──────── DATA PROVIDED ────────

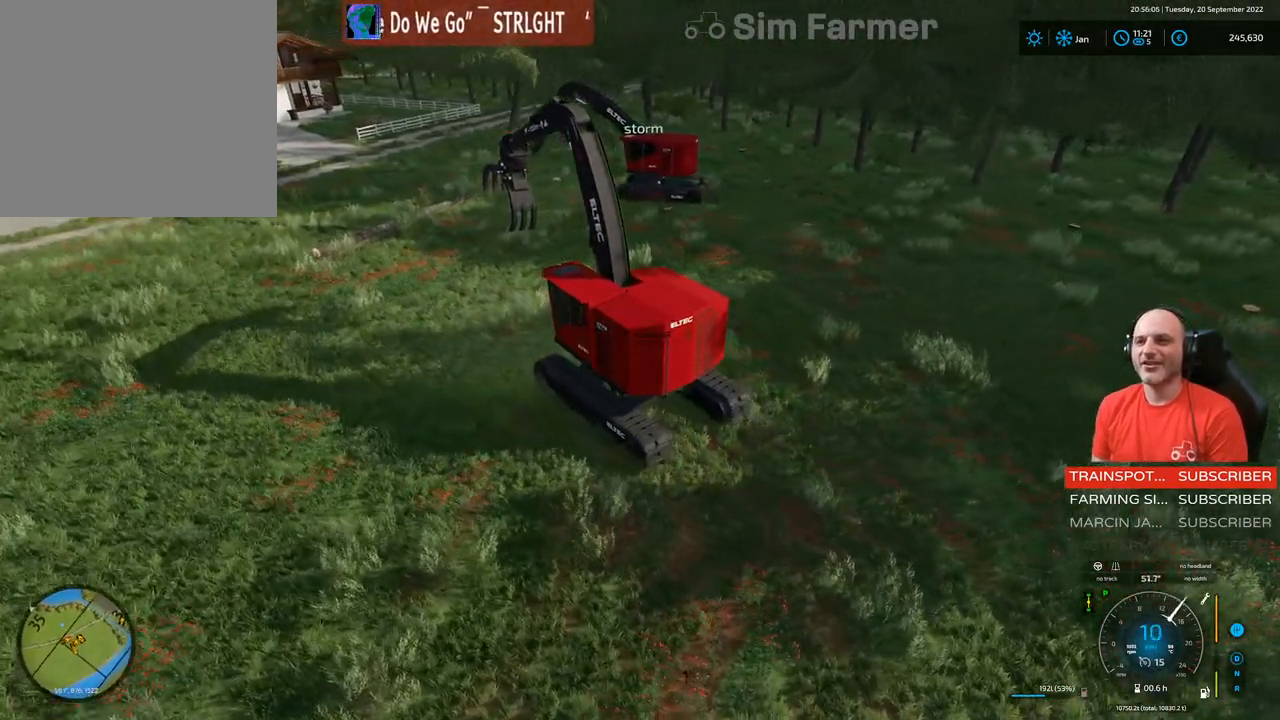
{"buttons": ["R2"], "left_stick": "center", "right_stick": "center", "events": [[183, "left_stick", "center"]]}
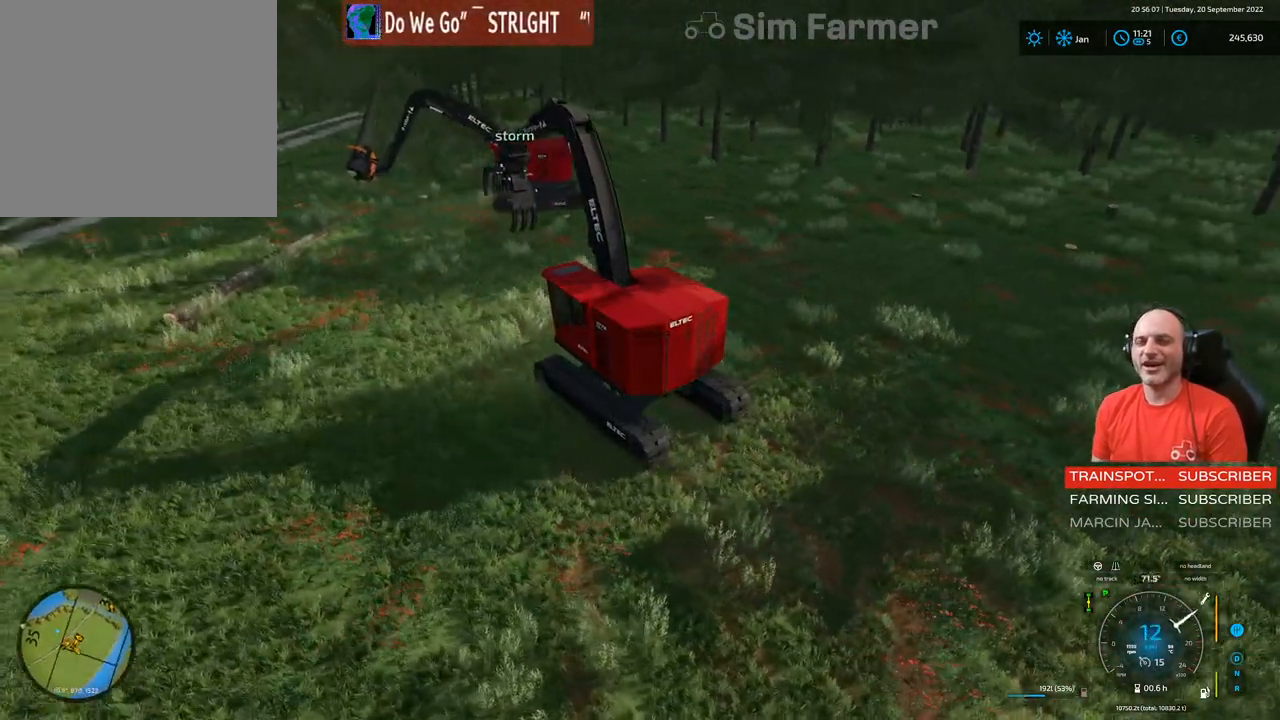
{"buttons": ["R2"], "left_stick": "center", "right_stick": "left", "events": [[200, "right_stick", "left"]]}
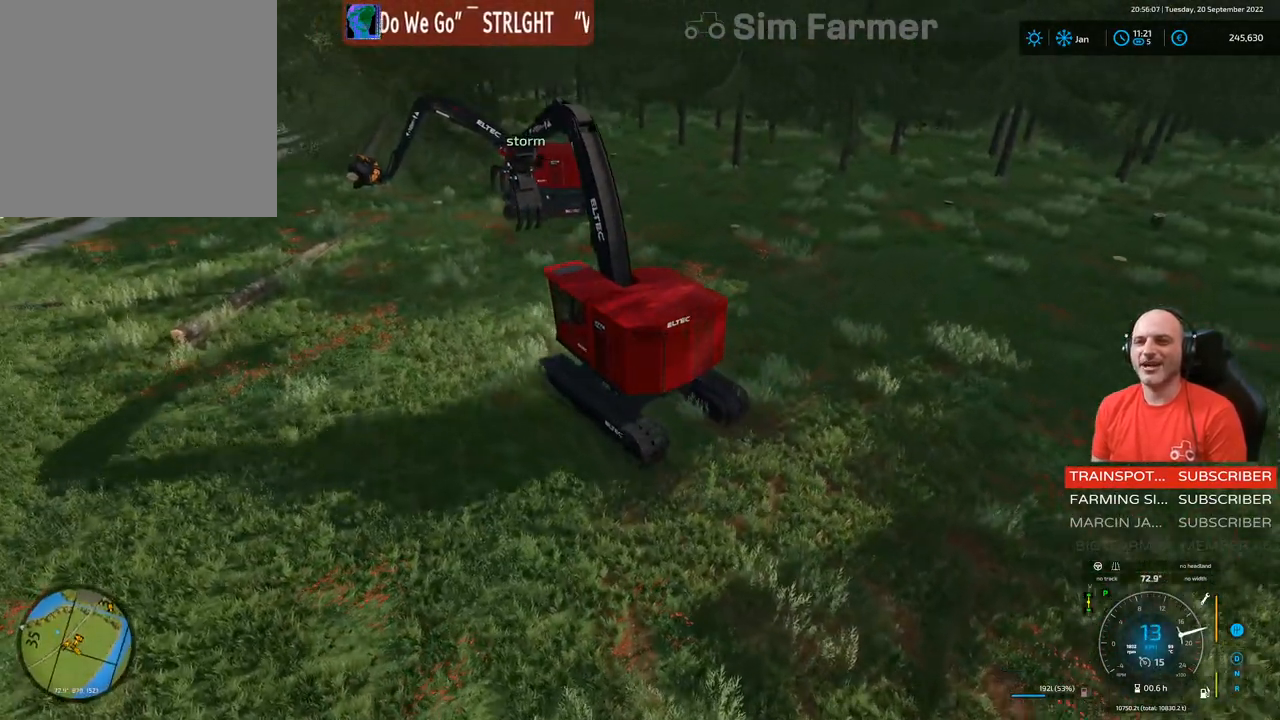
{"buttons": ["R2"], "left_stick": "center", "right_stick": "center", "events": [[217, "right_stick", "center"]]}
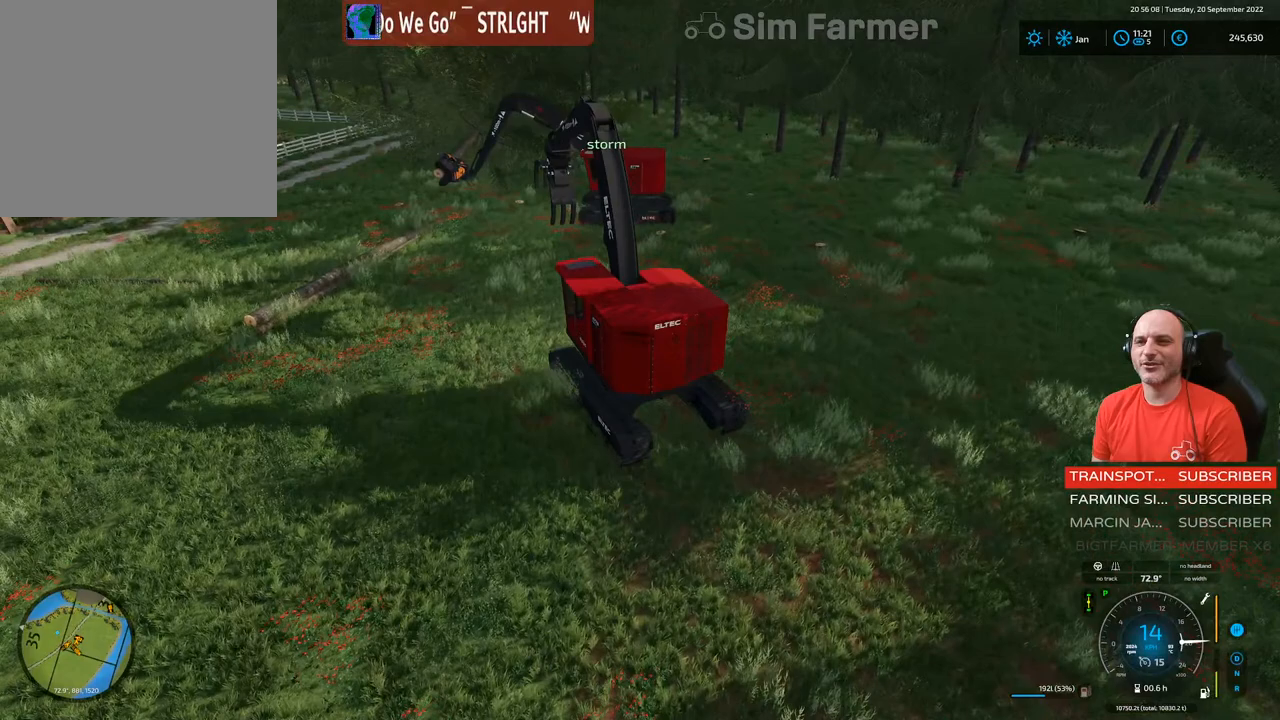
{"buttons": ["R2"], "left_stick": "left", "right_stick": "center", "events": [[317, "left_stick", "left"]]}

────────

■ **ACTIVITY**
Set down the data above word for word, leaving every picture out.

■ **EXPECTED OUTPUT**
{"buttons": ["R2"], "left_stick": "center", "right_stick": "center", "events": [[183, "left_stick", "center"]]}
{"buttons": ["R2"], "left_stick": "center", "right_stick": "left", "events": [[200, "right_stick", "left"]]}
{"buttons": ["R2"], "left_stick": "center", "right_stick": "center", "events": [[217, "right_stick", "center"]]}
{"buttons": ["R2"], "left_stick": "left", "right_stick": "center", "events": [[317, "left_stick", "left"]]}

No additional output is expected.